I think there will be a very nice mesh of these two technologies going forward. I think they're complimentary. At the bottom, you've got SQL Server running on some nodes; whether they're on somebody's machine or whether they're in the cloud, it doesn't really make much difference. There are challenges when nodes go away. I'm not trying to gloss over the technical challenges, but I think they're complimentary.
You mentioned it can take 10 years for research to make it into a commercial product. Is that time frame changing?
One of our ideas in setting up this lab was to have a much shorter path from the innovation -- by the graduate students and by my staff -- into the product line. That's one of the reasons why I'm not part of Microsoft Research, even though I'm an academic researcher. I'm part of the SQL Server organization and we intentionally put this lab as part of the SQL Server organization so that we had a direct path from the university into the SQL Server organization.
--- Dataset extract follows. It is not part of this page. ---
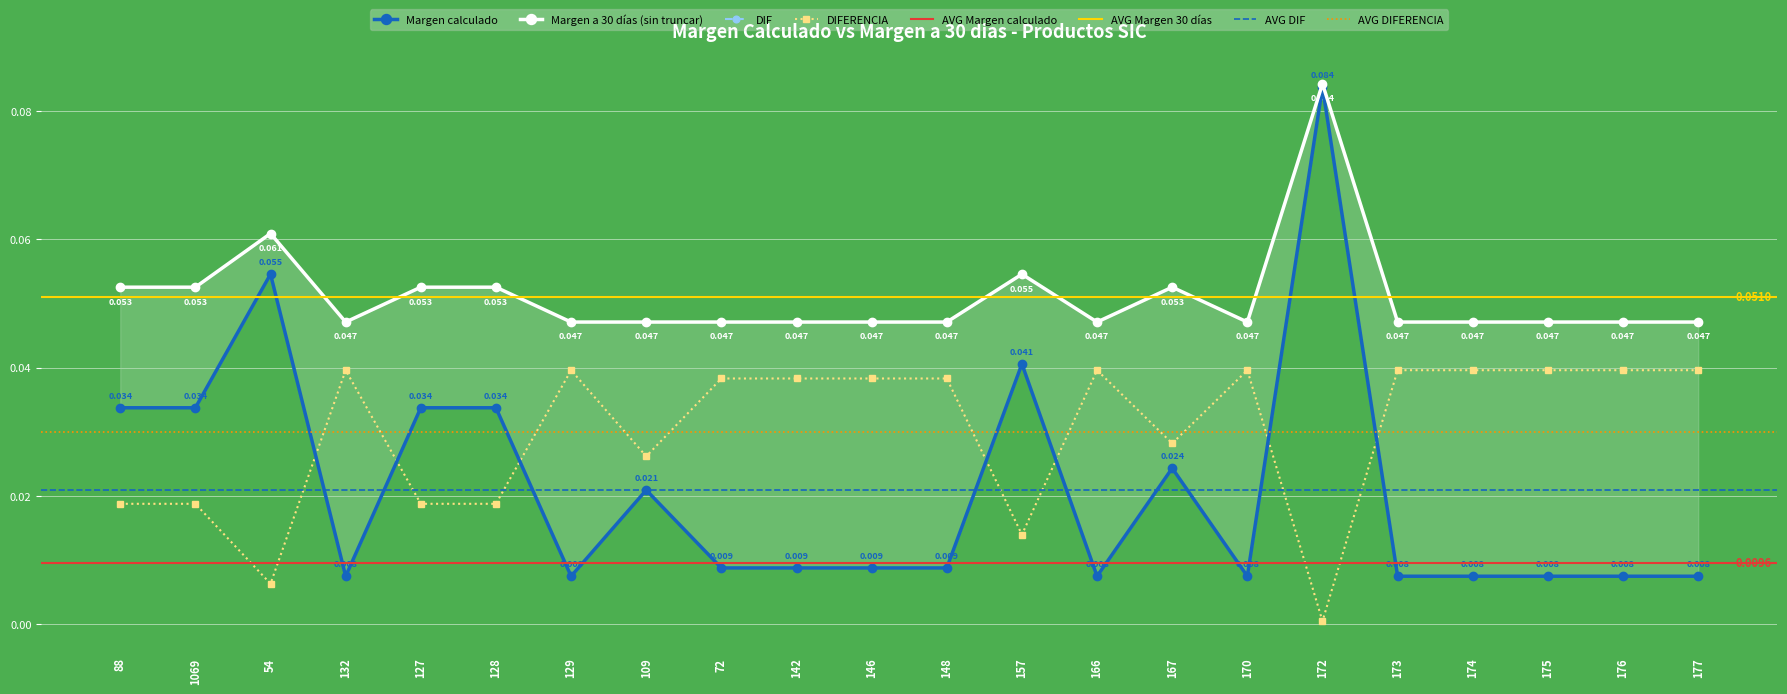

The DIF series shows 0.0 at 148. True or false?

True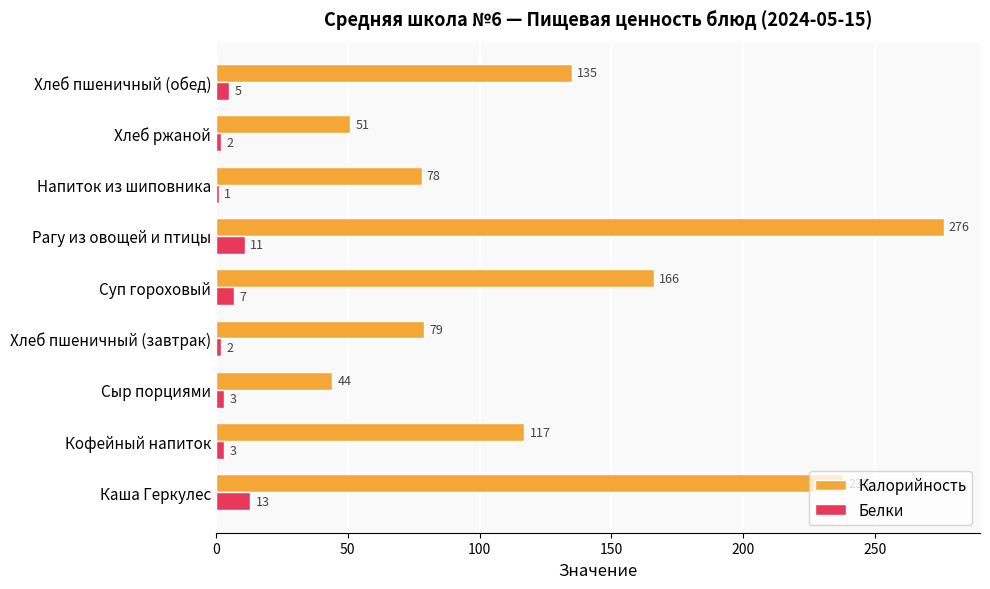

Rank the series by their maximum value, from highest to lowest.

Калорийность, Белки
If you had to sum up your key message, what would you say is your vision for where you'd like to see your efforts at Microsoft take the SQL Server platform in the future?
I'd like to have us become the world leader in data warehousing. I think that we have a great SMP [symmetric multiprocessing] product. It's easy to use. It's got great performance. We can take on teradata. I don't see any reason why we shouldn't become the premier solution for very large-scale data warehousing.